MENSTRUATION jokes are simply not funny. Period.
So why women are having to resort to the display of "giant dancing tampons" outside Parliament House, in a bid to make our country's leaders stop profiting off our periods, is a joke that has to stop.
I'm talking about the taxing our tampons and sanitary products bit.
Sydney university student Subeta Vimalarajah brought the issue into the spotlight with her Stop Taxing My Period! campaign.
Aiming at Treasurer Joe Hockey, Subeta questioned how a bodily function could possibly be subjected to the Goods and Services Tax.

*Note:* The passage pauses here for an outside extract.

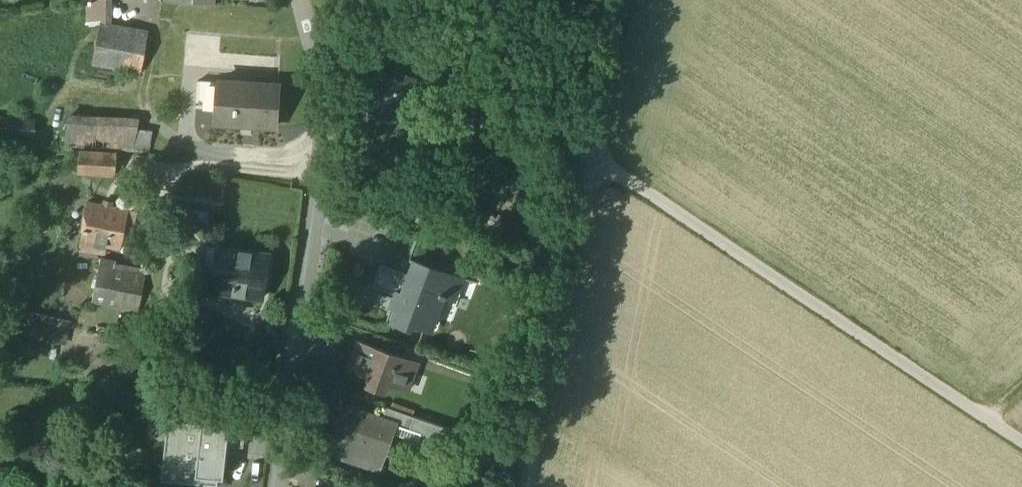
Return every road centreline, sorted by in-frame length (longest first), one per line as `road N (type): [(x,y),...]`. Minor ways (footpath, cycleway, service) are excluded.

She believes the government doesn't consider the tampons and pads women buy each month "necessary" enough to be GST-free.
Considering products such as condoms, lubricants and nicotine patches are all exempt from the GST, Subeta seems to have a fair argument.
When questioned about the tampon tax on Monday night's episode of Q&A, Mr Hockey agreed to lobby the states to have the tax removed.
It is our own Minister for Women, Tony Abbott, who has been a pain in the side, saying the removal of the tax is "certainly not something that this Government has a plan to do".
Mr Abbott, if you can somehow justify to all Australian women how bleeding profusely for seven days once a month is unnecessary, go right ahead. I for one would welcome the news.
A period-free existence? You bloody beauty.